Copy the listing below exactly, but skip the pictures.

= = = =

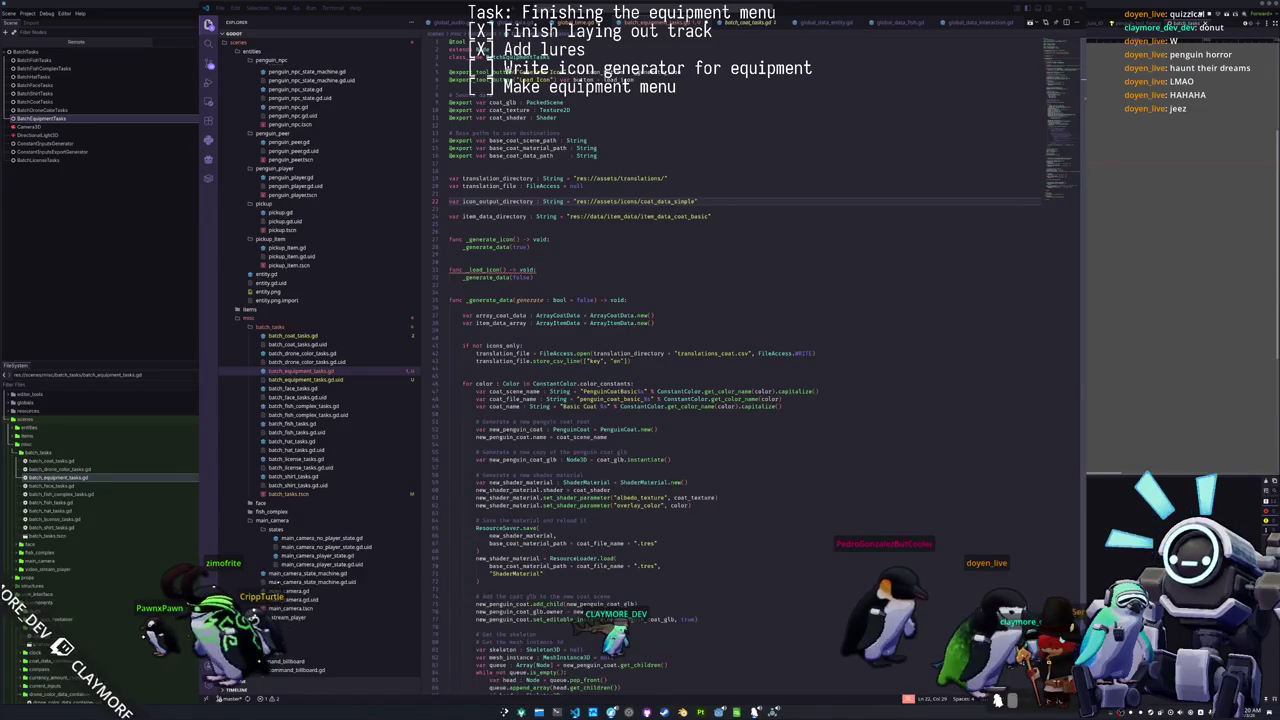
{"action": "left_click", "coordinate": [681, 454]}
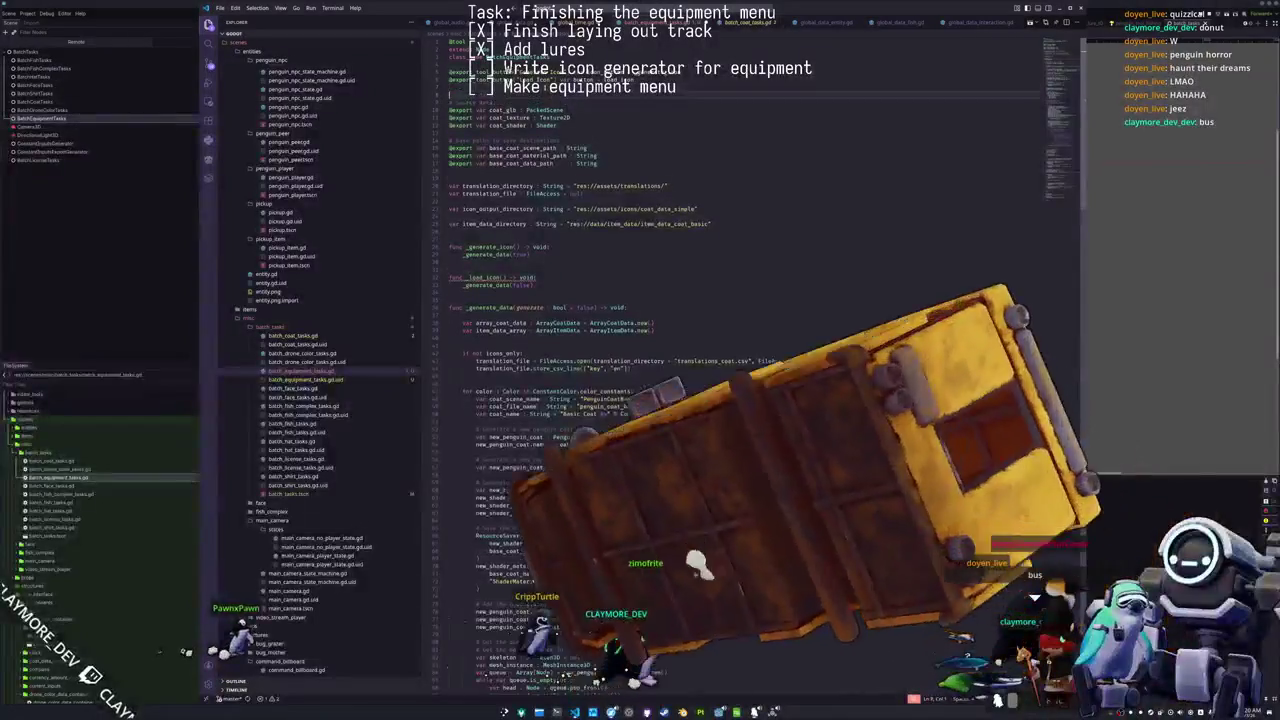
{"action": "key", "text": "Return"}
{"action": "key", "text": "Return"}
{"action": "key", "text": "Return"}
{"action": "key", "text": "Up"}
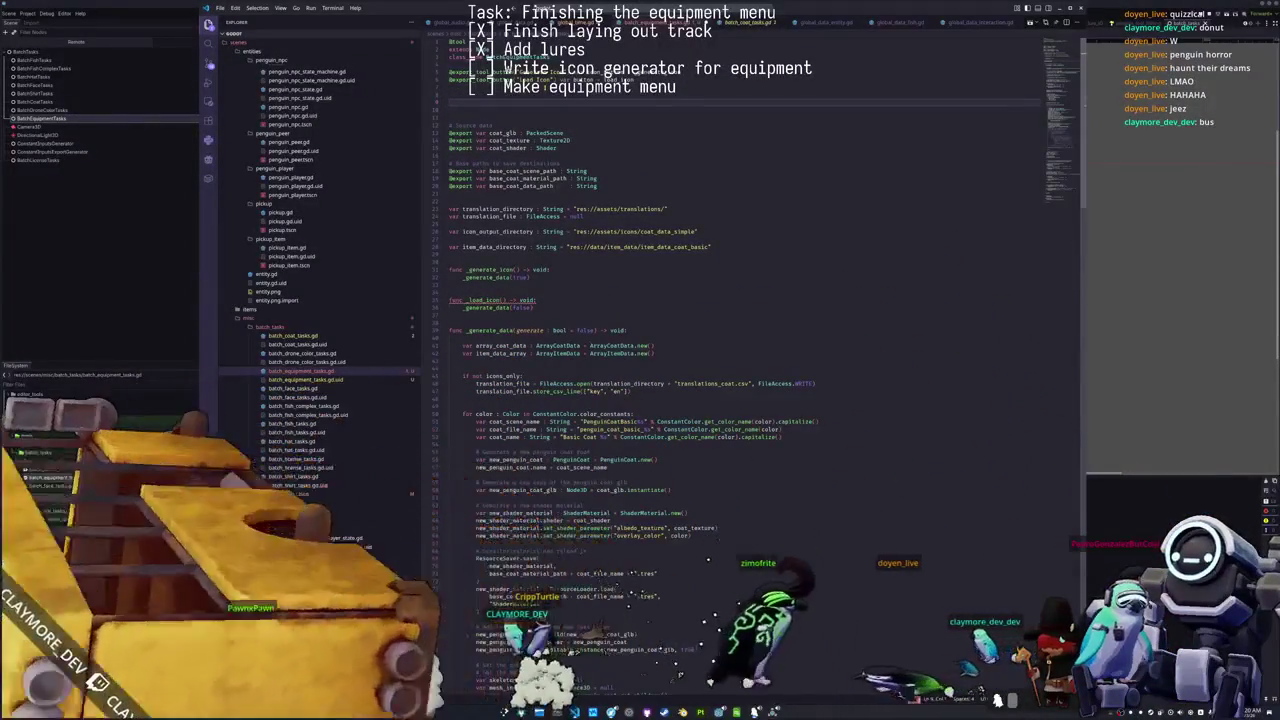
{"action": "type", "text": "@exp"}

= = = =

Task output =>
{"action": "left_click", "coordinate": [681, 454]}
{"action": "key", "text": "Return"}
{"action": "key", "text": "Return"}
{"action": "key", "text": "Return"}
{"action": "key", "text": "Up"}
{"action": "type", "text": "@exp"}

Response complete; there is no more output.